Catherine Bollard, MD, director of the Center for Cancer and Immunology Research at Washington, D.C.-based Children’s National Health System, discussed immunotherapy for non-Hodgkin’s lymphoma at the 2017 American Society of Hematology (ASH) annual meeting, which took place in Atlanta from December 9 to 12.
Her talk focused on chimeric antigen receptor (CAR) T cells, which are genetically modified for the treatment of lymphoma, and antigen-specific T-cell treatments; the second type of T cells are trained in the laboratory to recognize and kill tumors—in this case, lymphoma.
Managed Healthcare Executive (MHE) discussed the ASH presentation with Bollard. What follows are some highlights of that conversation.
MHE: What’s the success rate with CAR T-cell treatments?
Bollard: Across the three pharmaceutical studies, over 200 patients have received CAR T cells [for non-Hodgkin’s lymphoma], with an overall response rate of 53% to 82%. I stacked these three studies together and what’s really remarkable is that the six-month complete remission rate across all the studies is almost identical—ranging from 30% to 37% [for complete remission] and ranging from 37% to 41% overall response rate at six months.
This really does indicate that there’s potency with these products, but longer follow up is needed.

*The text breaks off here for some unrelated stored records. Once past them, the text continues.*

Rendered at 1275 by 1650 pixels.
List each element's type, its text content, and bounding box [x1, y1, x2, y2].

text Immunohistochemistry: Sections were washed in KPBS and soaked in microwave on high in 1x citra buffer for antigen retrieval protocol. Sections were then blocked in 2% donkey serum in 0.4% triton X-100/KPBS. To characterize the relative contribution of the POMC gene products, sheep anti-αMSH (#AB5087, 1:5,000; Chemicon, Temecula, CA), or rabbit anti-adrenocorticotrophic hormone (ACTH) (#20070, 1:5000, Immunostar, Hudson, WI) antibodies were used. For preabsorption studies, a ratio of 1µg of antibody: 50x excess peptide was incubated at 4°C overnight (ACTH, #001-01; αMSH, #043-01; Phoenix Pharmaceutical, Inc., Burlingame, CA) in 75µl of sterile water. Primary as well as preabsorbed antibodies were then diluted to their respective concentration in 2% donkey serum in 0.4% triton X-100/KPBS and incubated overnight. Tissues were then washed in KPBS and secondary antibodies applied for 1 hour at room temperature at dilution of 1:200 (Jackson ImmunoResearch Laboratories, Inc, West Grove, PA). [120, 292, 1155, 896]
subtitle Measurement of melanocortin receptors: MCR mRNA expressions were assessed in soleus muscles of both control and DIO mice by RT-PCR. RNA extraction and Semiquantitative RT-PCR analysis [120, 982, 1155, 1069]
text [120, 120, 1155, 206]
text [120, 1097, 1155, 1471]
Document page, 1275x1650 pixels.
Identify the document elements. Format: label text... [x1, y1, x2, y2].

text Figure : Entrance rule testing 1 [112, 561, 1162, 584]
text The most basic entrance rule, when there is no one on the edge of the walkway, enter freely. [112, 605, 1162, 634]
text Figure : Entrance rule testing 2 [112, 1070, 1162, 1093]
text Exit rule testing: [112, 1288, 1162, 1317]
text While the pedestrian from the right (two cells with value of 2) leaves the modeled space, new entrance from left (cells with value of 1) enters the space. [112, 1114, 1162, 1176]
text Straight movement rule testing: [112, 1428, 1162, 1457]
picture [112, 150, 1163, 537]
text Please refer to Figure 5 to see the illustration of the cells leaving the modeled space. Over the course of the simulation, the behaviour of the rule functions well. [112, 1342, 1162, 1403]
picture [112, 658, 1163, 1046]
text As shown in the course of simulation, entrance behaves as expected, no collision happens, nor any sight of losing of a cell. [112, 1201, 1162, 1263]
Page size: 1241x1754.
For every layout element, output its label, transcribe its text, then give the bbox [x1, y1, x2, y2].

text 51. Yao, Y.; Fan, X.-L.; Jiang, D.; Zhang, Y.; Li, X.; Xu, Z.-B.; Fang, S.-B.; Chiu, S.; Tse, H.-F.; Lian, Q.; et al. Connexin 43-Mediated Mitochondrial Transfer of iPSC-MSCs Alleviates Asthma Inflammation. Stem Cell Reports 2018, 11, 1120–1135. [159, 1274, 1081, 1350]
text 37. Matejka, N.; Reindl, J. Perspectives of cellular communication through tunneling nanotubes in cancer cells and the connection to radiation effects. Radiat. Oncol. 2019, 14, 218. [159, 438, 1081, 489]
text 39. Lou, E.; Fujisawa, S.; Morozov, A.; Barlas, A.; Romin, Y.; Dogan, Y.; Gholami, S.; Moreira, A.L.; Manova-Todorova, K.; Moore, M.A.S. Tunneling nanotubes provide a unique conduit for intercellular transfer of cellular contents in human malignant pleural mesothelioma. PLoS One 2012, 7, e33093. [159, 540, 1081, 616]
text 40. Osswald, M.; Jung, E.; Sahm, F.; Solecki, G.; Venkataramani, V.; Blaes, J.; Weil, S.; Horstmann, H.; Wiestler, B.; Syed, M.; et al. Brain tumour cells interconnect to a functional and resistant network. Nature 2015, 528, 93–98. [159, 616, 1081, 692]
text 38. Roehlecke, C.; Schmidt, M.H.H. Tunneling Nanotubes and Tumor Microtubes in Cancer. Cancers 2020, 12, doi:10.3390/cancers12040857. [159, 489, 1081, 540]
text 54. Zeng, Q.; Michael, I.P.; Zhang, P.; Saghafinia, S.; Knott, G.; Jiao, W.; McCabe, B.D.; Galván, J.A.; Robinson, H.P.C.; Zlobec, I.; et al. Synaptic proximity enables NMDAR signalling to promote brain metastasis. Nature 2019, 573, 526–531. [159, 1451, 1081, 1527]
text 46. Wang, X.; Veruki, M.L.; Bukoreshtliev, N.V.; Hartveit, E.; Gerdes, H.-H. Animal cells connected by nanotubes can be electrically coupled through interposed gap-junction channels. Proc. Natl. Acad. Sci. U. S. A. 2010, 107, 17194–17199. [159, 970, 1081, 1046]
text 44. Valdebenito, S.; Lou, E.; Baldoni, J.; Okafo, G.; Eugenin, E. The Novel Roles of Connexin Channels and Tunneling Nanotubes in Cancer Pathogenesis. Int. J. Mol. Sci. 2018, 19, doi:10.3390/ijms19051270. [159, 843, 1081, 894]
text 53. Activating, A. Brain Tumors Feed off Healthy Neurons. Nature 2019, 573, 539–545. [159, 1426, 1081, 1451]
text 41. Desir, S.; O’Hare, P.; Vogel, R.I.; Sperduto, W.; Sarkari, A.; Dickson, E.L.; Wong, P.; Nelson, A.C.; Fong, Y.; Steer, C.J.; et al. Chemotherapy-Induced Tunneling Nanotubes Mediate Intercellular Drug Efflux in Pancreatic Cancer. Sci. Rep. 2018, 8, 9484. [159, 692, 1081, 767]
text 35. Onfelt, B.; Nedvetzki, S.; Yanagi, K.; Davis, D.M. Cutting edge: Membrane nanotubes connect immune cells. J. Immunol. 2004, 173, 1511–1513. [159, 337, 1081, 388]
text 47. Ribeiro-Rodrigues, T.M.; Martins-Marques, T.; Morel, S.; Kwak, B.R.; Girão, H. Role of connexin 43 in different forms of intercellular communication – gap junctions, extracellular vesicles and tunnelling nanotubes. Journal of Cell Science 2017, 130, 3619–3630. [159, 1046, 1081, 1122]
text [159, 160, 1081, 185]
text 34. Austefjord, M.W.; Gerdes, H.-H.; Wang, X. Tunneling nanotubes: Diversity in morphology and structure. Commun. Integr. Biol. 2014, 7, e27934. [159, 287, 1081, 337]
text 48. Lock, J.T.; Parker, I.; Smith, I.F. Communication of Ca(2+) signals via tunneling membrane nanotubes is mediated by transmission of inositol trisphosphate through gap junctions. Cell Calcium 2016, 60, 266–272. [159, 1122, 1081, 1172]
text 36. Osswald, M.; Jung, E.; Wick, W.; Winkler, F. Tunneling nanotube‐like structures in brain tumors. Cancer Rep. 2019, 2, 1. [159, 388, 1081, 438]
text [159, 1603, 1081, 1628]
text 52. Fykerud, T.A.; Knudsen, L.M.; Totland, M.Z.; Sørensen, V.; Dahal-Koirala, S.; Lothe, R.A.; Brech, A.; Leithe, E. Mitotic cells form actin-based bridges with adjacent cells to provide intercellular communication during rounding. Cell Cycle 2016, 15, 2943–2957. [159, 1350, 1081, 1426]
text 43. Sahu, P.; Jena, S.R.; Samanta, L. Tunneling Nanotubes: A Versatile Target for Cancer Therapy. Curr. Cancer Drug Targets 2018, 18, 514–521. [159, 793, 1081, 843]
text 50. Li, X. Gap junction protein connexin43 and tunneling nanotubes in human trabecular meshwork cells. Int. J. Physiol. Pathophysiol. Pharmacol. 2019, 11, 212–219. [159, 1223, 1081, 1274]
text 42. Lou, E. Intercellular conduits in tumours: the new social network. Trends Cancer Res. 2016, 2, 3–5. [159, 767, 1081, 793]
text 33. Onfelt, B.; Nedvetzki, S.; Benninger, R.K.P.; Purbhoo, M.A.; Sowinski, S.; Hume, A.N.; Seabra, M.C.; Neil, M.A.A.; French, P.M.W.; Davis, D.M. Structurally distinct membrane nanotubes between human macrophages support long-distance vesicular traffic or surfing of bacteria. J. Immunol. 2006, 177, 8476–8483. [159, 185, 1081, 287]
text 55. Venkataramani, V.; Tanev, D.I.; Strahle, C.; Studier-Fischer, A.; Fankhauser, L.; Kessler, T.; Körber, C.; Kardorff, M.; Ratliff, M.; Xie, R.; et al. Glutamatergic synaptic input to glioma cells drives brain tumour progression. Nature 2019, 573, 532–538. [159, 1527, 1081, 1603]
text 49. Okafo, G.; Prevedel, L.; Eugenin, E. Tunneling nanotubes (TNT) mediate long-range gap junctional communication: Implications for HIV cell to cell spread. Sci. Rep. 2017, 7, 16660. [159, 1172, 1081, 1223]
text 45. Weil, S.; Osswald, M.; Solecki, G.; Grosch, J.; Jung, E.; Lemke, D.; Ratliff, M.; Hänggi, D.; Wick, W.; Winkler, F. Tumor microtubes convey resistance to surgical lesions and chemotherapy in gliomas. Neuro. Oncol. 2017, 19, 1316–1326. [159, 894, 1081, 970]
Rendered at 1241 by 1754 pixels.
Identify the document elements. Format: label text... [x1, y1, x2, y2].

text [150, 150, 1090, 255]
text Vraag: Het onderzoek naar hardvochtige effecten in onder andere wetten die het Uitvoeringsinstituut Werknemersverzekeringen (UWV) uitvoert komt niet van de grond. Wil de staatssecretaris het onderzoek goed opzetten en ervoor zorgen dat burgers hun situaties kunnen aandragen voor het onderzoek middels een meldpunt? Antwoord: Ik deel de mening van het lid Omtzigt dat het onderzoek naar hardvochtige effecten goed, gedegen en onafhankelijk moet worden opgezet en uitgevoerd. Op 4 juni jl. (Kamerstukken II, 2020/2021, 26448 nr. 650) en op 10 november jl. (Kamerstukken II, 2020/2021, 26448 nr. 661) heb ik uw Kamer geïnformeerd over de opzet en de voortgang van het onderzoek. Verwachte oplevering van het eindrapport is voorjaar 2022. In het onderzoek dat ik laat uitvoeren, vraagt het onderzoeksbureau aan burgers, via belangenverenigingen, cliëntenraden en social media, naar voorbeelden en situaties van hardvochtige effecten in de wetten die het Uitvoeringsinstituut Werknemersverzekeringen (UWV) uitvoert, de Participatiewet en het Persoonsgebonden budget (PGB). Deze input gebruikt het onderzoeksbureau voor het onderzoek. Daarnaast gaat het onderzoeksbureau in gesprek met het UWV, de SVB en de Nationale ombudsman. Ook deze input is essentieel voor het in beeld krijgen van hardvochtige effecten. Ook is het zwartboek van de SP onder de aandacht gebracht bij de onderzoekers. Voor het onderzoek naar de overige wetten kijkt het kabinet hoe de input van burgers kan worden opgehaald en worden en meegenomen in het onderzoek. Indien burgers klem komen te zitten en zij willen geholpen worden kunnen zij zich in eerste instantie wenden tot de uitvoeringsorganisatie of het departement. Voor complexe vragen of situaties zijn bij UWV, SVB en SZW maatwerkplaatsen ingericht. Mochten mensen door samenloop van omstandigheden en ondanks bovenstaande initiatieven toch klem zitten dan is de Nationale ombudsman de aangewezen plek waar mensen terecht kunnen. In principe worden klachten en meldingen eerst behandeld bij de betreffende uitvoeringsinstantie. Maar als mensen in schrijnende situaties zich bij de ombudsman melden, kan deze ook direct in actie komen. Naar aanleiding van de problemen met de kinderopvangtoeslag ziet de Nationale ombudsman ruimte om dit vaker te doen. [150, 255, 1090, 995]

Progression-free survival and overall survival is needed before we could truly compare across these different trials. However, we all agree that there are still appreciable toxicities related to CAR T-cells that need to be mitigated.
MHE: What are the remaining obstacles to overcome with the CAR T-cell therapies?
Bollard: The expense of these drugs is one. Who’s going to pay for the drugs? There are currently insurance issues with this.
(Fred Locke, MD, a medical oncologist at Moffitt Cancer Center, tells MHE that Kymriah (tisagenlecleucel) from Novartis costs $475,000, and Yescarta (axicabtagene ciloleucel) from Gilead costs $373,000.)